Kur’an ve Meşka tefsirinin müfessiri Ali Muhammed Ensari “insanları günah işlemekten caydırmak” başlığı altındaki sanal toplamtıda bu konu hakkında açıklamalarda bulundu. Özet metin şöyledir:
İnsanların başkalarının mal, şeref ve itibarına tecavüz etmesini kesin bir şekilde önleyebilecek ana unsur Allah’ın birliğine iman, ilahi kural ve hükümlere bağlılıktır.
Eğer insan Allah’ın kendi davranış ve niyetlerini izlediğine canı gönülden iman etmiş ise düşünce ve davranışlarını Cenab-ı Hakkın yol gösterdiği şekilde idame ettirmeye çalışır.
Allah’a iman ve İlahi hükümlere göre hareket etmek insanoğlunun dünya görüşünü ve tutumunu geliştirir, çirkin ve ahlaksız davranışlardan uzak durmasını sağlar.
İnsan İlahi delil ve burhanlara inanırsa ve kalbinin en derinlerinde bunu kabul ederse en küçük iyilik veya kötülük onda önemli hale gelecek medeni kanunlara veya ahlaki saiklere ihtiyaç duymadan, düşünce ve davranışlarına dikkat edecek zamanla düşünsel ve ameli durumunu iyileştirmeye çalışacaktır.
İlahi denetime olan inanç salsılmazdır. Hadîd suresi 4. ayeti: “Gökleri ve yeri altı günde yaratan, sonra arşa istivâ eden O’dur. Toprağa giren ve ondan çıkan, gökten inen ve ona yükselen her şeyi bilir. Nerede olursanız olun O sizinle beraberdir. Allah yaptıklarınızı görmektedir.”
Allah insanın serkeş ve asi nefsini dizginliyerek onu her anlamda bir kural ve çerçeve içerisine sokarak günah ve hatadan alıkoyar, insani karakterini korur.
İnsanları kötü işler yapmaktan alıkoyan bir unsur olarak namazın şaytana karşı düşman olma özelliği vardır. Peygamber Efendimiz’e (sav) falanca kişinin hem namaz kıldığını hem de hırsızlık yaptığını söylediklerinde Peygamberimiz (sav) şöyle buyurmuştur: Bu namaz ona iyi bir rızk verecek ve günah işlemesine engel olacaktır. Bu yüzden Ankebût suresi 45. ayetinde şöyle zikredilmiştir: “Kitaptan sana vahyedilenleri oku, namazı özenle kıl. Kuşkusuz namaz hayâsızlıktan ve kötülükten meneder. Allah’ı anmak her şeyden önemlidir. Allah yaptıklarınızı bilir.”
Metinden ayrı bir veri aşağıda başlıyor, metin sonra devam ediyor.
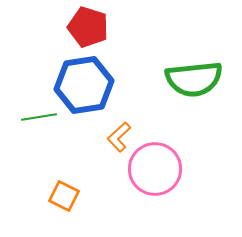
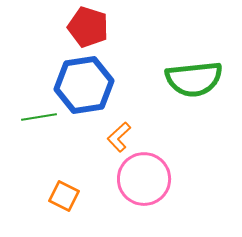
pink circle: moved 11 px left, 10 px down
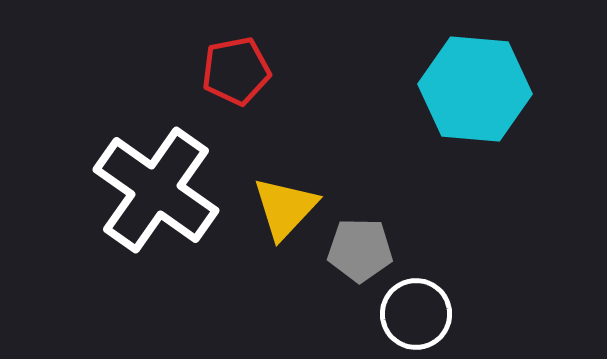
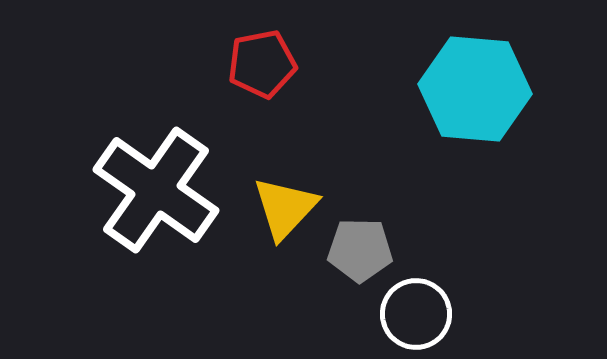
red pentagon: moved 26 px right, 7 px up
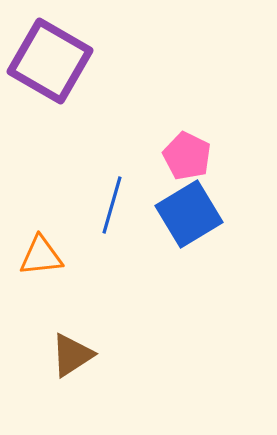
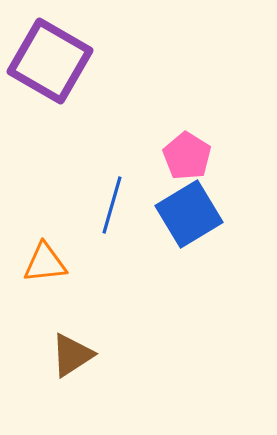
pink pentagon: rotated 6 degrees clockwise
orange triangle: moved 4 px right, 7 px down
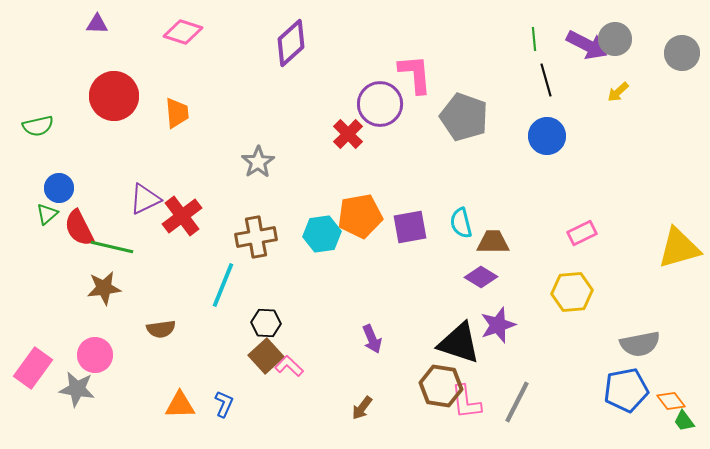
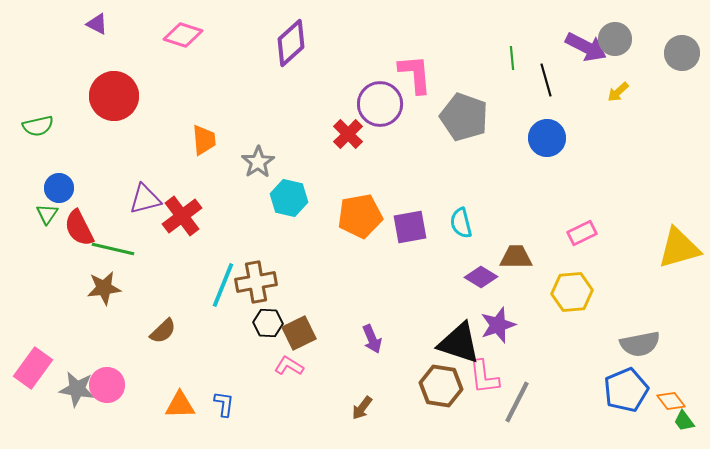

Asıl olan namazları kılarken onun hakikatının küçük bir yüzdesinin farkına varılmasıdır. İşte ozaman insan Cenab-ı Hakka daha çok yaklaşacak ve kötülüklerden uzak duracaktır.
Eğer insan canı gönülden Kur’an ve İlahi ayetlere iman ettiği takdirde kendisini hiçbir zaman yalnız hissetmeyecek Yaradan’ın her zaman onu koruyup gözlediğini ve denetlediğini bilecektir. Bunun faydası ise kendisine yabancılaşmayacak ve yalnız hisstemeyecektir.
Bu sayede insan görünüşte dahi olsa, hiç kimsesi olmasa bile, herkese sahip olduğunu ve bütün güzelliklerin ve kemallerin sahibinin kendisiyle birlikte olduğunu bilme kabiliyetine kavuşacaktır. Diğer yandan insana gelen bu iman hata yapmasına engel olacaktır.